The British actress Kate Winslet has endured the slings and arrows of the worst of the paparazzi, and tabloid judgment, with grace, intelligence, and refreshing sensibleness ever since Titanic made her an international star.
In her latest interview, with Harper’s Bazaar, the 39-year-old Winslet is emphatic about not bowing to the body-shaming media in any way. Indeed, she rightly turns the body-shaming right back on the media.
“There’s a big part of me—now, more than ever before—that feels a sense of responsibility for how other women view themselves,” Winslet said.
Referring to having her third child, Bear, in 2013, Winslet added, “Take having the baby, for instance. Have I actively been on a diet to lose my baby weight? No, I haven’t. I genuinely bloody haven’t. I so didn’t want to be one of those, ‘Oh, wow, she’s back in shape after 12 weeks’ women. When I read things like that I just think, ‘Oh, for f**k’s sake, that’s actually impossible.’”
“I want to keep my health and my sanity and be well fed and happy,” she also said. “My body will never go back to what it was and I wouldn’t expect it to after three babies.”
Let’s allow ourselves a “hallelujah” here.
Ironically, her wise words come as reports are already questioning why Winslet looks so thin in the Harper’s Bazaar shoot, and so “curvy” in a set of pictures of her standing in the sea a few weeks ago.
Of course, the reports don’t make clear the time difference between the two sets of photographs being taken, or if the Harper’s shoot was Photoshopped.
Winslet has spoken out about her pictures being doctored before—most famously in GQ in 2003—yet a Vogue cover of Winslet was Photoshopped in 2013.
It’s unclear if Winslet or her representatives sought or greenlit these Photoshopped changes to her magazine pictures (including this week’s Harper’s Bazaar cover). But if she is OK about being made to look different on the cover of magazines, then is she helping to promulgate the ridiculous ideals of body perfection magazines foist on their audience?
She may not want to be “one of those, ‘Oh, wow, she’s back in shape after 12 weeks’ women,” as she puts it, but for her own starring moments she has a team of stylists—and perhaps digital aid—to look her best on the page, unlike most women after they give birth.

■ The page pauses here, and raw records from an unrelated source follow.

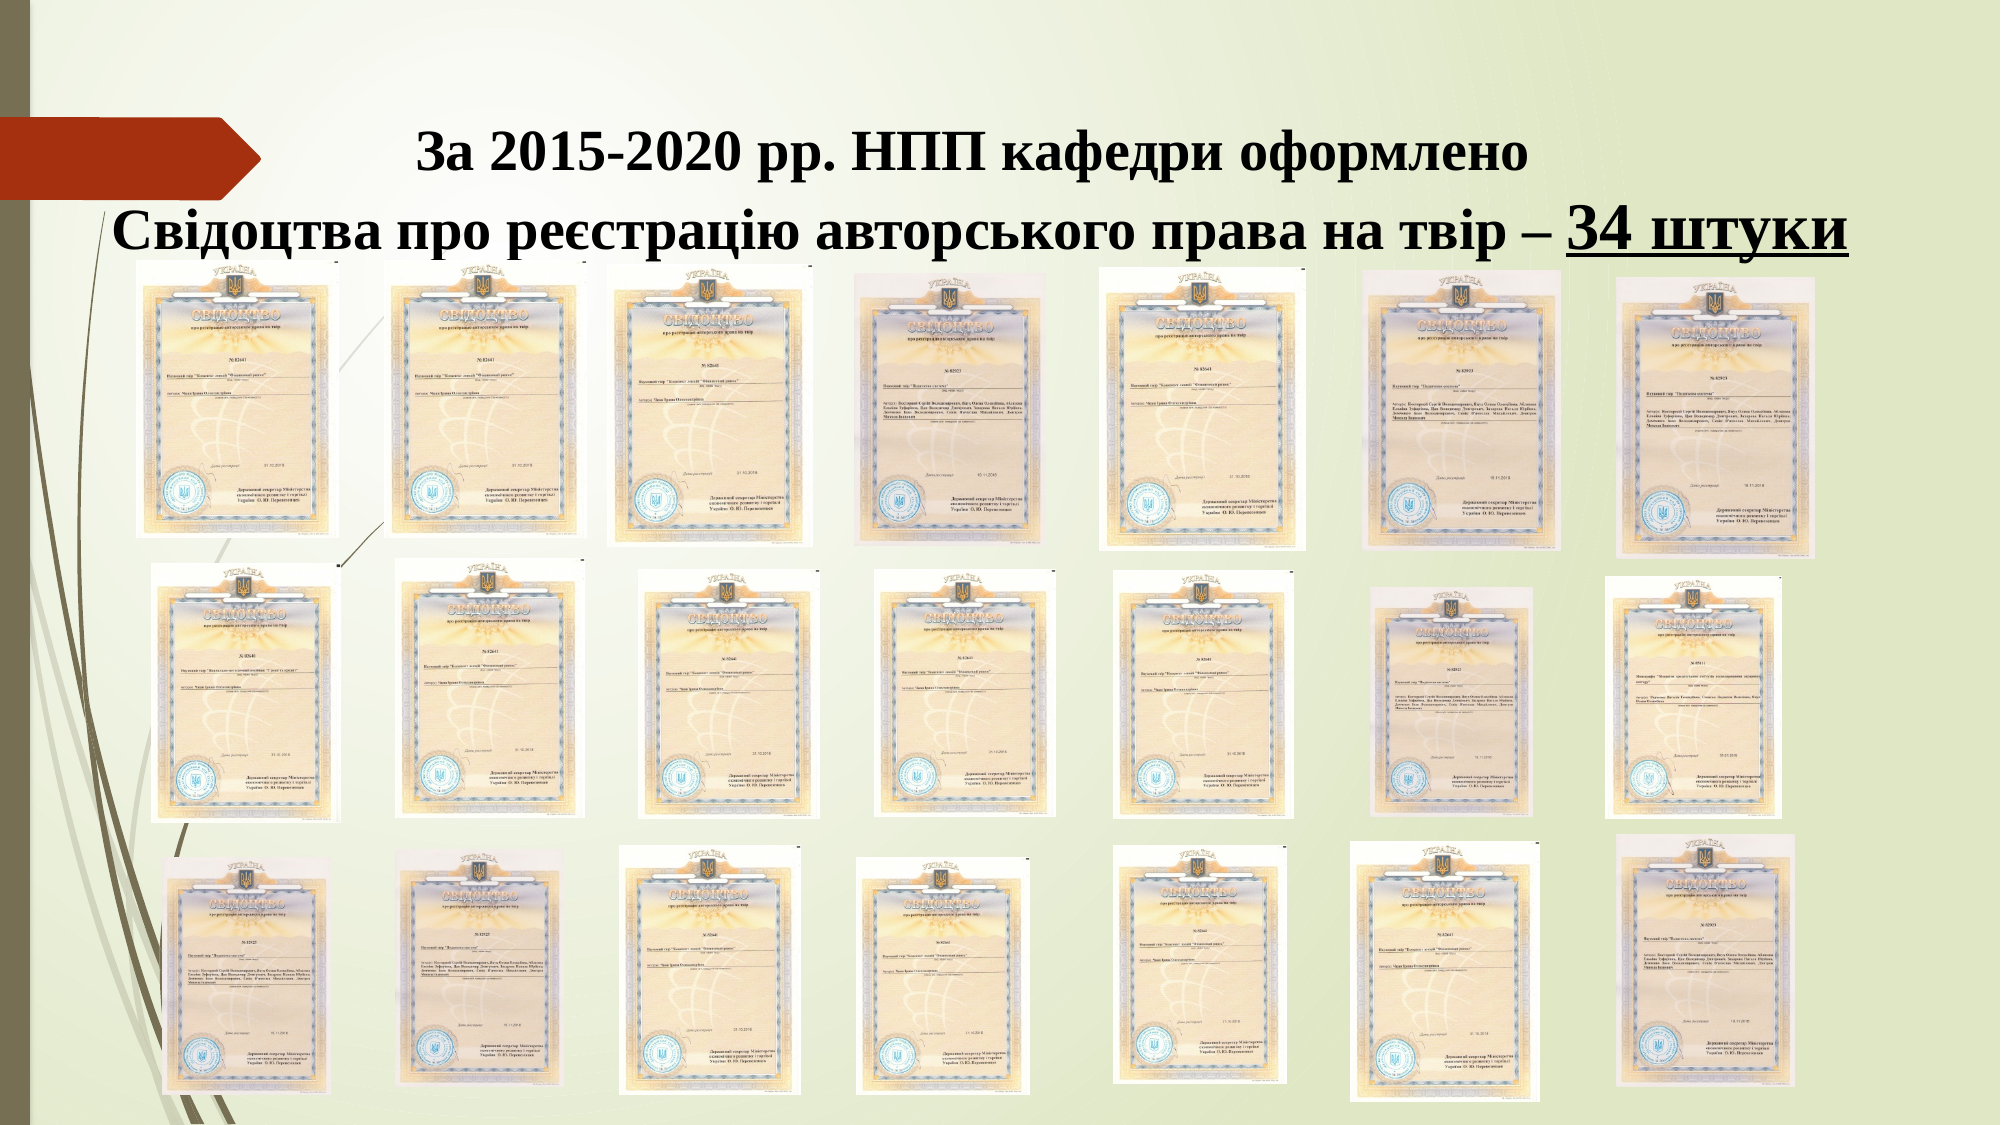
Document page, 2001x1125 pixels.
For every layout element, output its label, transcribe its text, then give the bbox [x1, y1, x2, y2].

picture [1350, 841, 1541, 1102]
picture [1616, 277, 1815, 559]
picture [162, 856, 331, 1095]
picture [853, 273, 1047, 546]
picture [395, 557, 585, 818]
picture [151, 563, 341, 823]
picture [855, 856, 1030, 1095]
picture [136, 260, 339, 539]
picture [638, 568, 820, 819]
picture [395, 849, 564, 1088]
picture [1113, 570, 1295, 819]
picture [1616, 834, 1796, 1088]
picture [1098, 266, 1306, 551]
picture [1370, 587, 1533, 818]
text_box За 2015-2020 рр. НПП кафедри оформлено Свідоцтва про реєстрацію авторського права на твір – 34 штуки [85, 105, 1876, 270]
picture [874, 568, 1056, 818]
picture [606, 264, 814, 547]
picture [618, 845, 801, 1095]
picture [1605, 575, 1783, 819]
picture [1112, 845, 1287, 1084]
picture [1362, 270, 1561, 551]
picture [384, 260, 587, 539]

“I have wrinkles which are very evident,” Winslet has said. “I will particularly say when I look at movie posters, “You guys have airbrushed my forehead. Please can you change it back?”'
Again, this is admirable, yet still the suspiciously wrinkle-free forehead remains on the most recent Harper’s Bazaar cover.

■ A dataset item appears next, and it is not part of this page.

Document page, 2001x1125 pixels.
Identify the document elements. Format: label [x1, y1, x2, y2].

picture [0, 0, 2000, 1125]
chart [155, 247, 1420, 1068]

If Winslet was truly proud of how she looked, and so damning of being to made to feel she should look any different, then why allow herself to be made to look so different in the magazines she appears within, or the movie posters she appears on?
The harsh truth is she doesn’t own her image. The ultimate control does not lie with her—but rather the magazines and movie studios themselves. Of course, you can be against body-shaming and still agree to be Photoshopped—but if you’re going to speak out on the iniquities of the former, it makes sense to clarify the latter.
Whatever the truth about Kate Winslet’s body—how it is in reality versus how it appears in magazines and on big screens, what she says about it and what is written about it—the strangest thing is the powerlessness of the performer to control how that body is ultimately presented to the public.
Still weirder: the magazines that are doing the retouching are doing it presumably because they judge their readership wants retouched, glamorous bodies rather than ‘real’ ones, and they make this judgment on presumably commercial ground—bluntly, because readers have signaled they want it that way. We’re all complicit in the hall of mirrors that presents itself on red carpets and on our magazine racks.
The solution is to set up a new magazine, Real Vogue, where Winslet and other out-and-proud body-truthers like her can be photographed as they are, with wrinkled foreheads and natural baby weight.
One hopes such a magazine would sell well, although one suspects we’ll carry on buying into the more familiar, airbrushed fantasies.